- Work instructions:
Write out each line of the entries below that holds the word "bottom".

- Task material:
⁂

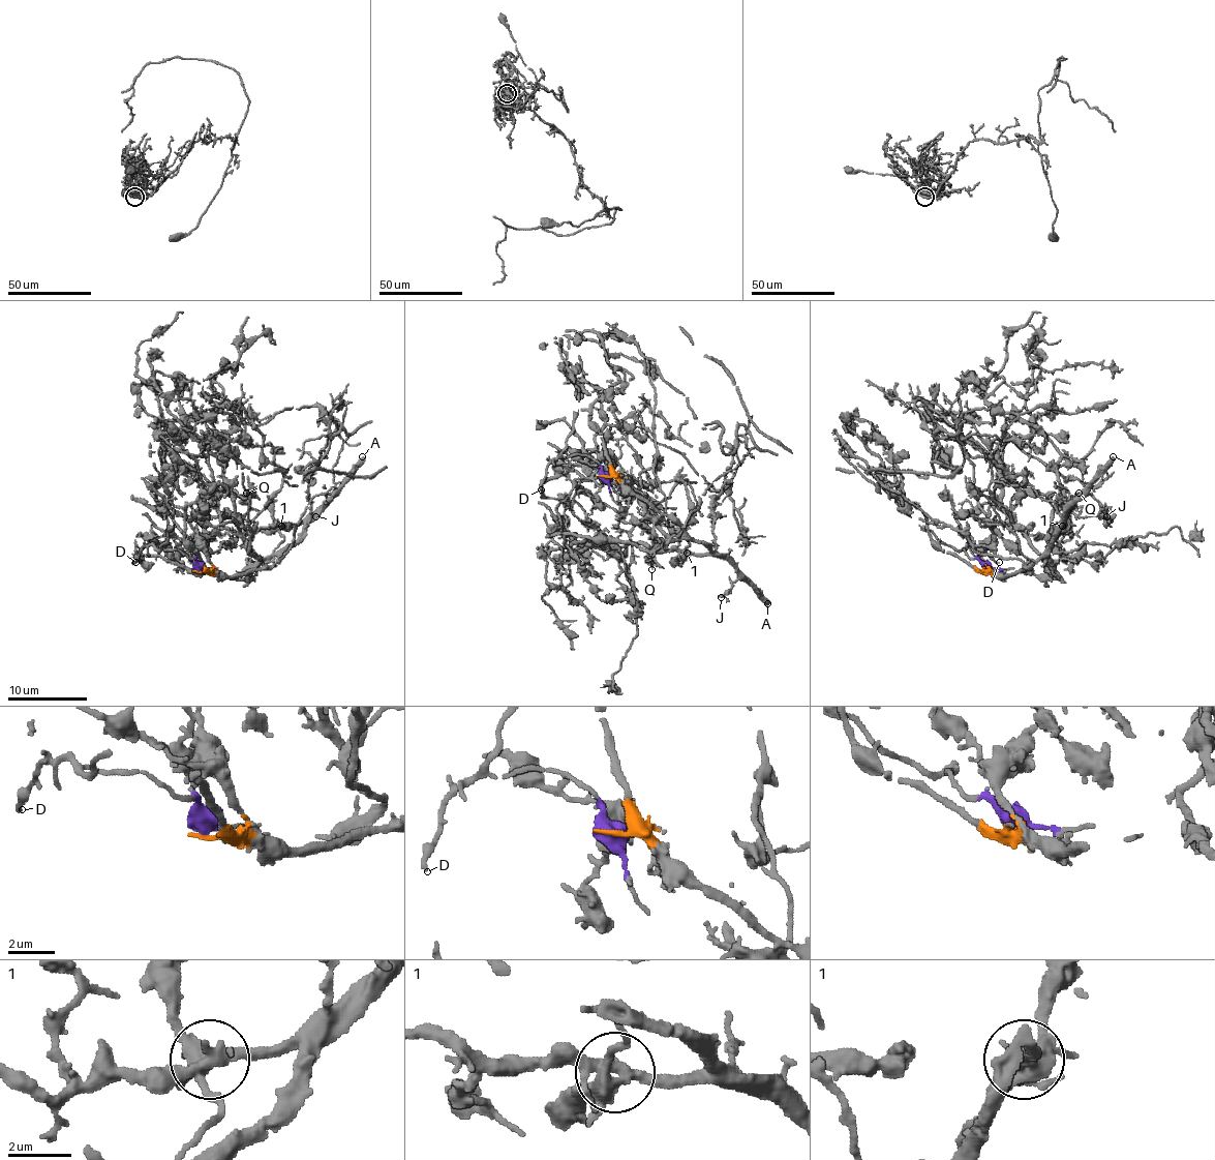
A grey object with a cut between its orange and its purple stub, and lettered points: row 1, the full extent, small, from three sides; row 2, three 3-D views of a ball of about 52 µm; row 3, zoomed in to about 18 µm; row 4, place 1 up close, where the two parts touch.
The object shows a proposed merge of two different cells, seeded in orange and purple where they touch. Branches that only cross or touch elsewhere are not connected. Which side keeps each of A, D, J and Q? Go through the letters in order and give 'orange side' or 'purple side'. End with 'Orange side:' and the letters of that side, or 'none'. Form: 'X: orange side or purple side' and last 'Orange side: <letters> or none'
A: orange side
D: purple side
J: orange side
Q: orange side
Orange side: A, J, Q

⁂

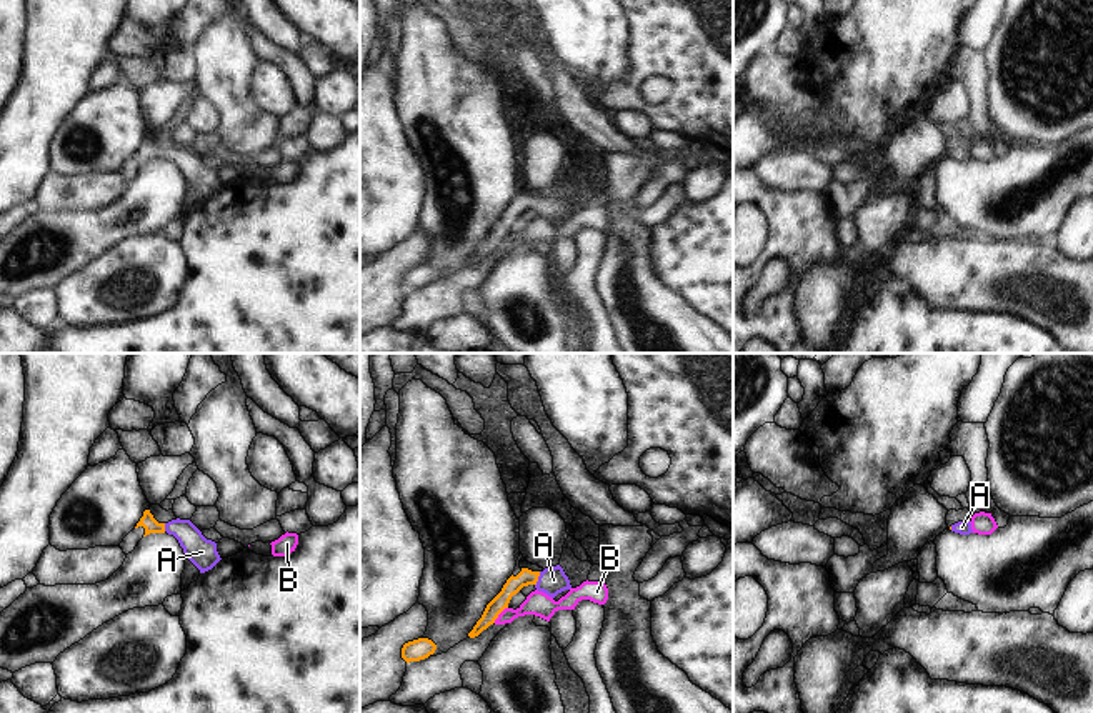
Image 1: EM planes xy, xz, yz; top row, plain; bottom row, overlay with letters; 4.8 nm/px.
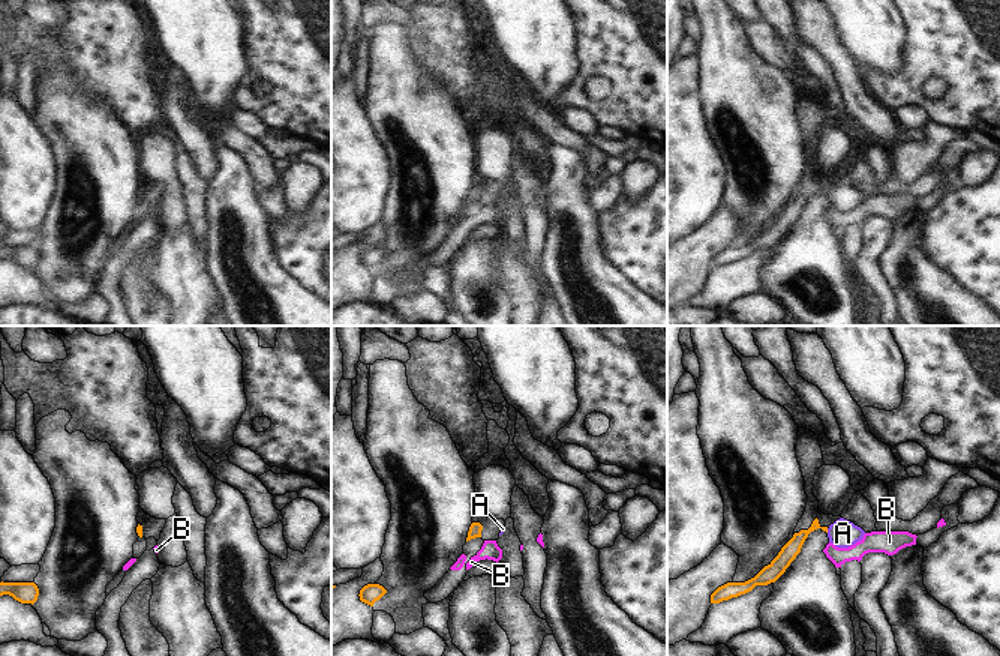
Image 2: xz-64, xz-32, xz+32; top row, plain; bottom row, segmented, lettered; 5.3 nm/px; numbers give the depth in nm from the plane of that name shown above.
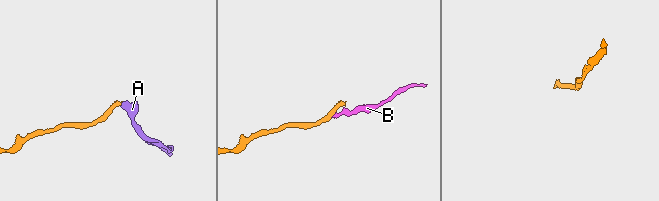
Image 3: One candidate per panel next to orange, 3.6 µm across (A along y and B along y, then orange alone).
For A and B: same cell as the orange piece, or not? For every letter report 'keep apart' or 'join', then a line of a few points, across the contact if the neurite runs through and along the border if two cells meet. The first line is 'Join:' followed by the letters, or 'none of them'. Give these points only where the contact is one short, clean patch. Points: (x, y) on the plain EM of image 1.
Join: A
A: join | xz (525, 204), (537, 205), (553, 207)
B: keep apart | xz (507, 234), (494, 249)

⁂

- Response area:
Image 1: EM planes xy, xz, yz; top row, plain; bottom row, overlay with letters; 4.8 nm/px.
Image 2: xz-64, xz-32, xz+32; top row, plain; bottom row, segmented, lettered; 5.3 nm/px; numbers give the depth in nm from the plane of that name shown above.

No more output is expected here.